Biology 342 Fall 07
A eusocial lifestyle may not seem like it makes very much sense evolutionarily. Why should a system arise in which only one out of a large group of animals passes on her genes? However, there may be certain advantages to having adapted this way of living, especially considering the harsh environmental circumstances.
According to Hamilton's Rule (7) eusociality will only arise if the costs are outweighed by the benefits times the coefficient of relatedness. The costs to eusociality are clear: a single individual is very unlikely to breed and as such cannot directly pass on its genes. However, eusociality is clearly one mode of life, so it must have advantages in terms of the species, if not the single animal.
The first obvious benefit is to the queen and the young. While in other species there are only one or two parents to look after them, in a eusocial community the care of the young is shared amongst the workers. The division of labor is also highly effective in ensuring positive returns on work for all individuals (17). This can be readily seen in food harvesting. All animals in the colony share the food, which means that so long as there is an adequate supply of food available, all animals will be well fed. There is no competition for food, so each less stress is put on each individual to maintain it survival. Another direct benefit of communal living is that there is no struggle for living space. Territory is inherited from one generation to its successor: there are no battles for preferred areas or the best nesting sites and the initial work of creating an elaborate colony system is already done. (21).
Mole-rat enjoying a delicious lunch (ix).
Naked mole-rats live in an inhospitable climate. Conditions are extremely dry and rainfall is scarce, leading there to be very little food available. The lifestly of communal living that the mole-rat has adapted best utilizes this food and maximizes the number of individuals that can thrive off of such limited resources. (For more on this please see the Food-Aridity Hypothesis on the Phylogeny page.) In fact, the naked mole-rat is so well aware of the scarcity of its food source that they have developed a system to make the most of it. The mole-rat will hollow out a tuber, harvesting the inner tissue, but leaving much of the shell and root system intact. This way the tuber can regrow and the mole-rat can come back next season for another harvest (for more information see Attenborough video on Home page).
Taro, a common edible root. A very tasty tuber (x).
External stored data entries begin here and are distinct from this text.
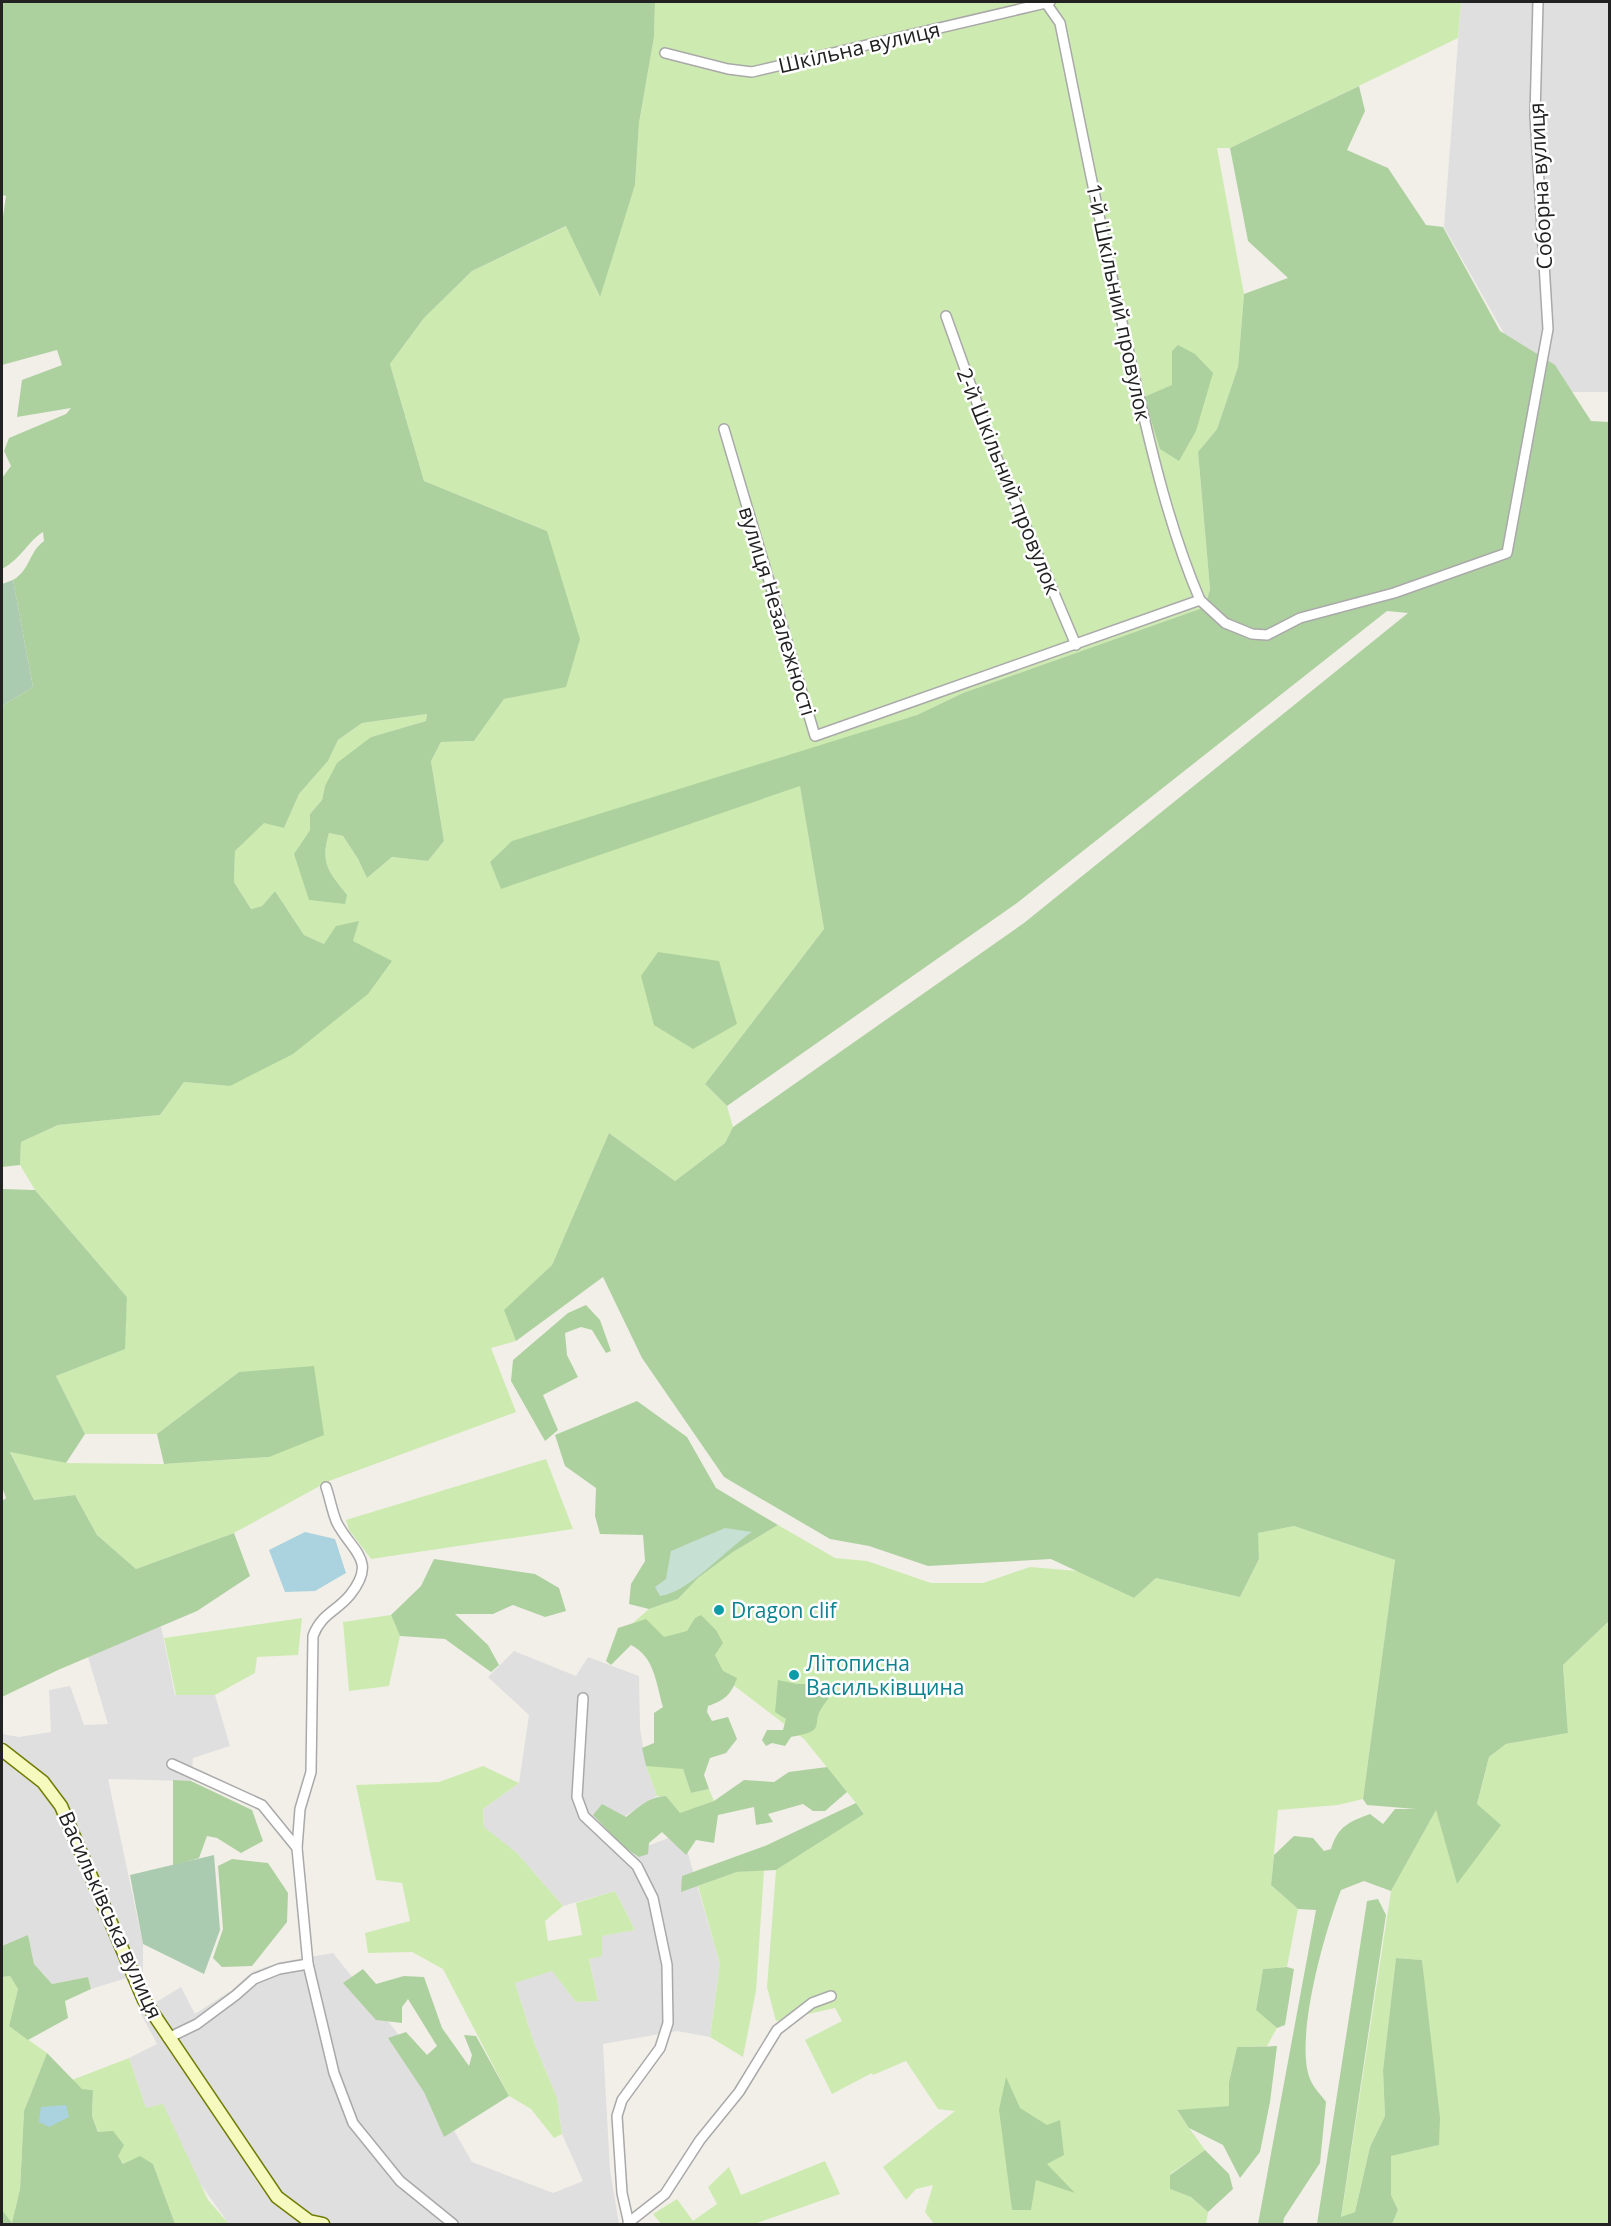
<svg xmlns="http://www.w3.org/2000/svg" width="1611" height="2226" font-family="'Open Sans',sans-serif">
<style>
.residential{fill:#e0dfdf}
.grass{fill:#cdebb0}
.forest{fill:#add19e}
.wetland{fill:#c6e0d4}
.cemetery{fill:#aacbaf}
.water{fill:#aad3df}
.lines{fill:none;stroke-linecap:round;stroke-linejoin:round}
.street-casing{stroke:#a9a9a9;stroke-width:12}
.secondary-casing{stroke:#707d05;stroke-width:15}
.street{stroke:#fff;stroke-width:9}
.secondary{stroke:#f7fabf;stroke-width:12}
.culture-dot{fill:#0f9aa8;stroke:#fff;stroke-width:2}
.labels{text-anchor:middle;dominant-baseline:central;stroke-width:5;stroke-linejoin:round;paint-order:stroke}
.street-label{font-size:21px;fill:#222;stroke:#fff}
.culture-label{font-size:21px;fill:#0d838f;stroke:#fff;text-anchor:start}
</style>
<rect width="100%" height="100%" fill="#f2efe9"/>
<g class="residential">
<polygon points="1461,2 1609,2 1609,392 1537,392 1444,227"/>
<polygon points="161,1626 175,1695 215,1695 230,1746 193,1758 191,1781 108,1779 143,1944 143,1973 91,1989 88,1977 52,1984 34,1964 28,1936 2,1946 2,1734 19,1737 51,1732 49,1690 70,1686 84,1725 108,1724 88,1657"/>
<polygon points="514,1651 576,1676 588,1657 639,1676 640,1728 646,1766 657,1796 617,1821 642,1848 682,1833 720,1964 710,2037 677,2031 603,2044 610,2170 619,2224 229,2224 146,2108 129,2058 157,2044 140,2012 181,1987 195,2014 232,1990 252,1972 281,1962 333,1953 402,2039 472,2162 553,2193 583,2181 562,2134 557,2098 533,2040 515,1983 552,1970 576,2002 598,2001 589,1958 602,1936 635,1930 615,1891 563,1906 517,1853 484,1828 483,1809 519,1783 529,1715 488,1677"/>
</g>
<g class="grass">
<path d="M655,2H1461L1458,38L1230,148H1217L1244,294L1238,367L1217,429L1198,452L1210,589L1205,607L963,693L917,715L490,862L502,888L800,785L824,929L705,1084L727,1106L733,1127L725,1143L675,1181L609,1133L552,1265L505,1310L516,1341L491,1348L516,1412L329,1481L234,1533L136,1569L97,1535L75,1495L34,1500L10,1451L66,1463L164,1464L269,1457L239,1372L157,1434H85L56,1376L124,1349L127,1297L35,1190L20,1165L21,1142L58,1125L160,1115L184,1082L230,1086L324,944L304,935L275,891L262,906L251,909L234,882L235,851L264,822L284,828L299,794L328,761L338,740L362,723L427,714L426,721L371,737L325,786L322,800L310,814V830L294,855L346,894C328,871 320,863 329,833L343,836L358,859L367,878L392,857L428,861L444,841L431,761L441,742L474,741L504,699L566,686L547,531L424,481L390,364L424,318L472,271L567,226L599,296L635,185L639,123L654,37Z"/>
<polygon points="546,1459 573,1529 371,1559 349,1530 346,1520"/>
<polygon points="778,1525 835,1558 867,1561 931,1583 983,1583 1030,1567 1078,1571 1134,1598 1156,1578 1240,1597 1259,1559 1257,1533 1294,1526 1395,1560 1363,1799 1338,1805 1278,1810 1271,1885 1298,1909 1287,1967 1263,1969 1256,2009 1277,2028 1267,2046 1237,2047 1229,2082 1229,2106 1177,2111 1205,2150 1170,2174 1170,2189 1191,2197 1208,2212 1206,2224 934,2224 925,2212 933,2185 916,2189 906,2200 883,2167 955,2111 938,2109 906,2061 873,2075 872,2073 832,2094 805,2040 842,2021 835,2008 776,2021 767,1987 776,1870 864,1813 804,1739 732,1684 625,1630 649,1609 678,1599 698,1578 733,1552"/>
<polygon points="391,1615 400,1636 389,1686 349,1691 343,1622"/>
<polygon points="302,1618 298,1655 257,1657 255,1673 215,1695 176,1695 164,1638"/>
<polygon points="1609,1621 1609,2224 1392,2224 1398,2210 1391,2195 1390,2156 1439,2145 1422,1960 1396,1958 1383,2070 1385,2116 1370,2147 1355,2212 1341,2218 1391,1891 1436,1809 1457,1883 1489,1757 1506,1744 1568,1733 1563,1665"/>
<polygon points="662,1765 683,1769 691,1793 709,1789 714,1801 680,1814 666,1796 657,1796 646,1766"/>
<polygon points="483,1766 519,1783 483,1809 484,1827 517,1853 563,1906 545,1921 548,1941 582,1935 576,1903 615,1891 635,1930 602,1936 602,1956 589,1959 598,2001 576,2002 552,1971 515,1983 533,2040 557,2098 562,2134 554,2138 531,2109 509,2096 443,1969 412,1952 368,1953 365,1933 410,1921 402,1883 376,1880 356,1785 439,1782"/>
<polygon points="764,1870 756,1991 743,2057 710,2037 720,1964 698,1886 737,1872"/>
<polygon points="10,1976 18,1989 9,2026 47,2053 24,2111 20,2189 12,2224 2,2210 2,1977"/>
<polygon points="129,2058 146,2108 163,2104 208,2200 229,2224 175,2224 153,2164 124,2164 117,2156 113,2132 99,2133 92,2116 93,2090 82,2089 72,2080"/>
<polygon points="825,2161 840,2194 754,2224 661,2224 653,2214 677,2199 693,2221 717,2204 708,2187 729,2167 741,2195"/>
</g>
<g class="forest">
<path d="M2,2H655L654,37L639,123L635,185L600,297L566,226L472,271L424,318L390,364L424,481L547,531L580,639L566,687L504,699L474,741L441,742L431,761L444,841L428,861L392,857L367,878L358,859L343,836L329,833C320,863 328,871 347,895L345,904L309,900L294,854L310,830V814L322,800L325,786L337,763L371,737L426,721L427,714L362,723L338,740L328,761L299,794L284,828L264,823L235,851L234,882L251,909L262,906L275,891L304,935L324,944L336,926L359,921L353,941L392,961L368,994L293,1054L230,1086L184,1082L160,1115L58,1125L21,1142L20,1165L2,1167V706L33,687L13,580C31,569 28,553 44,541L43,532C26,543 23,557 2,569V478L11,466L4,451L9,438L66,414L71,408L17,417L22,380L62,365L57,350L2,365V223L6,196L2,195Z"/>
<path d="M1359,86L1365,111L1347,150L1388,168L1426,225L1443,227L1500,331L1555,365L1591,421L1609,422V1621L1563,1665L1568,1733L1506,1744L1489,1757L1477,1804L1501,1825L1457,1884L1436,1810L1391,1891L1364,1881L1341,1890C1325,1930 1294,2039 1310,2079C1313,2087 1321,2095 1326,2102L1320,2163L1284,2218L1283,2224H1258L1316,1910L1298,1909L1271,1885L1274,1855L1294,1836L1313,1838L1324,1851L1331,1849C1338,1826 1349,1822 1370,1814L1383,1824L1395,1809H1416L1367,1805L1363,1799L1395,1560L1294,1526L1258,1533L1259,1559L1240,1597L1156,1578L1134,1598L1051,1559L928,1566L869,1546L830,1539L724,1477L642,1358L603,1277L516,1341L504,1310L552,1265L609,1133L675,1181L725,1143L733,1127L1024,923L1408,613L1387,611L1017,903L727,1106L705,1084L824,929L800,786L501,889L490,862L512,841L917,715L963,693L1205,607L1210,589L1198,452L1217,429L1238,367L1244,294L1288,278L1248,241L1230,148Z"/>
<polygon points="1178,345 1195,354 1213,373 1196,431 1179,461 1160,449 1144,397 1172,385 1172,351"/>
<polygon points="658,952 719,961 737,1024 693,1049 654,1025 641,976"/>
<polygon points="2,1189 35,1190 127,1297 125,1349 56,1376 85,1434 66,1463 10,1452 34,1500 75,1495 97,1535 136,1569 234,1533 250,1576 197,1611 58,1670 2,1697 2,1501 6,1498 2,1487"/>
<polygon points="586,1305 600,1320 611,1351 606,1353 592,1330 581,1327 565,1333 567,1355 578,1377 543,1395 558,1430 545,1441 511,1381 513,1360 568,1313"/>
<polygon points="314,1366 324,1435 269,1457 164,1464 157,1434 239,1372"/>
<polygon points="637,1401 687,1437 716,1488 778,1525 733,1552 698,1578 678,1599 649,1609 629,1604 631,1584 645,1561 643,1535 600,1534 595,1516 596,1488 565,1466 555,1435"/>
<polygon points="434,1559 535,1574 559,1588 566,1611 545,1617 513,1605 493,1614 455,1614 488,1645 499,1665 491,1672 445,1639 400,1636 391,1615 421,1586"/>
<path d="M701,1615L716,1630L723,1643L715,1655L723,1671L737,1678C731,1695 725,1700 708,1706L707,1712L712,1721L728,1717L737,1739L726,1753L710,1758L704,1775L709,1789L691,1793L683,1769L646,1766L642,1748L654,1743V1713L663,1707C656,1684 655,1657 631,1645L611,1665L606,1661L618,1628L646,1619L664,1637L687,1631L695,1618Z"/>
<path d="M778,1680L797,1684H833C832,1696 829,1697 823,1706C809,1725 830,1730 791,1737L785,1746L772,1743L766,1746L762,1740L767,1730H783L786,1719L775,1712Z"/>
<path d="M827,1767L847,1792L825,1811H813L803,1804L768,1814L773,1822L756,1825L754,1807L718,1815L714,1843L696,1840L686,1855L662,1832L649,1843L648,1854L639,1857L624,1847L593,1815L602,1804L626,1817C639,1807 650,1796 666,1796L680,1813L714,1801L744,1780L774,1782L789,1772Z"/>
<polygon points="173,1780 191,1781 252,1810 263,1841 241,1853 217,1838 207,1836 199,1858 173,1866"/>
<polygon points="856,1803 864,1814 776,1870 737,1872 681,1892 682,1876 765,1846"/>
<polygon points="232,1859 268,1863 288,1893 287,1922 252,1966 222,1967 213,1958 223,1929 218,1866"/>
<polygon points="1378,1899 1386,1915 1341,2217 1355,2212 1370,2147 1385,2116 1383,2070 1396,1958 1422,1960 1440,2118 1439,2145 1391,2156 1391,2195 1398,2210 1392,2224 1317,2224 1367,1901"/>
<polygon points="28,1935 34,1964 52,1984 88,1977 91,1989 65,2001 68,2018 28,2040 9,2026 18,1989 10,1976 2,1977 2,1946"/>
<polygon points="1287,1967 1294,1969 1285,2025 1277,2028 1256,2010 1263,1969"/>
<polygon points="363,1969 376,1984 404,1976 424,1977 442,2028 469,2066 472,2055 464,2035 476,2036 509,2096 444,2137 424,2092 388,2038 406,2032 427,2055 437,2046 408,1999 402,2007 402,2023 376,2020 343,1983"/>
<polygon points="1277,2046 1270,2102 1260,2152 1240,2178 1223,2145 1189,2128 1177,2110 1229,2106 1229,2082 1237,2047"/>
<polygon points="47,2053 82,2089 93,2090 92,2116 98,2132 113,2131 124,2145 118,2156 123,2164 140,2156 153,2164 175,2224 2,2224 2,2210 12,2223 20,2189 24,2111"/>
<polygon points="1006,2077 1020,2108 1047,2125 1060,2120 1064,2155 1047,2164 1075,2193 1036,2180 1031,2210 1012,2210 999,2110"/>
<polygon points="1205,2150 1229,2174 1233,2189 1208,2212 1191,2197 1170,2189 1170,2175"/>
</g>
<path class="wetland" d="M725,1528L752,1532C726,1549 688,1593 660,1596L655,1587L666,1579L671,1551Z"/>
<g class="cemetery">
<polygon points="13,580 33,687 2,706 2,584"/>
<polygon points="214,1855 220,1930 204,1974 143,1944 130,1875"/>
</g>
<g class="water">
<polygon points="305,1532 335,1539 346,1573 315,1591 285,1592 269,1550"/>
<polygon points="66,2105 69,2117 49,2127 39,2122 41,2107"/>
</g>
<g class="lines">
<g class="street-casing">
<g id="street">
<path d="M1046,3L1060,23C1084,142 1107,261 1135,379C1152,453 1170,530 1200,600"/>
<polyline points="665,53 728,69 752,72 1050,2"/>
<polyline points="946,316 996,456 1076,645"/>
<polyline points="724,429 815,736 1200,600 1225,623 1252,634 1267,635 1300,618 1394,593 1507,553 1548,329 1535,116 1538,2"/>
<path d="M326,1487C330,1498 332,1512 337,1523C352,1552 378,1560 350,1595C337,1611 321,1614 313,1636L311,1772L300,1809L297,1848L308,1964L334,2073L353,2123L400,2181L453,2224"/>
<polyline points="583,1698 577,1797 584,1816 637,1866 653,1898 667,1965 668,2023 660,2048 622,2100 617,2116 622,2193 629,2224"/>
<polyline points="172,1764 262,1805 297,1848"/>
<polyline points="168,2038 197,2024 236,1995 254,1979 279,1969 308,1964"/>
<polyline points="628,2223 665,2194 700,2140 739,2092 777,2030 812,2003 831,1996"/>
</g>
</g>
<g class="secondary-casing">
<polyline id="secondary" points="2,1750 43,1782 61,1806 144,2000 277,2197 309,2221 323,2224"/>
</g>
<use href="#street" class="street"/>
<use href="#secondary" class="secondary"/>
</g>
<g class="culture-dot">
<circle cx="719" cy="1610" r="6"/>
<circle cx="794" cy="1675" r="6"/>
</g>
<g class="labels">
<g class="street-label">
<text transform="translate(859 47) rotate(-13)">Шкільна вулиця</text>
<text transform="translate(1540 186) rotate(-93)">Соборна вулиця</text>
<text transform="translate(1119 302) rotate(78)">1-й Шкільний провулок</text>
<text transform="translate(1009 481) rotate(68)">2-й Шкільний провулок</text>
<text transform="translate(778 611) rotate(73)">вулиця Незалежності</text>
<text transform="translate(111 1915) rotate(66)">Васильківська вулиця</text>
</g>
<g class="culture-label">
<text x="731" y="1610">Dragon clif</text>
<text x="806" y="1663">Літописна<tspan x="806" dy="24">Васильківщина</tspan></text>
</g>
</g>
<rect width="1611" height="2226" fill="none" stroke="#222222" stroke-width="6"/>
</svg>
In such extreme conditions the likelihood that a mother mole-rat would be able to survive and raise young on her own is not very good. With food sources being so widely spread, it would be nearly impossible for the mother to have the energy to dig tunnels to the food while at the same time nursing her babies. Likewise, it would be difficult for a single pair to perform the same task. The elaborate maze of tunnels created by the naked mole-rat community is the best way to ensure that there will be food enough to support the adults and raise the children. So, the mole-rats all rely on each other and in doing so each increases their own reproductive fitness (2).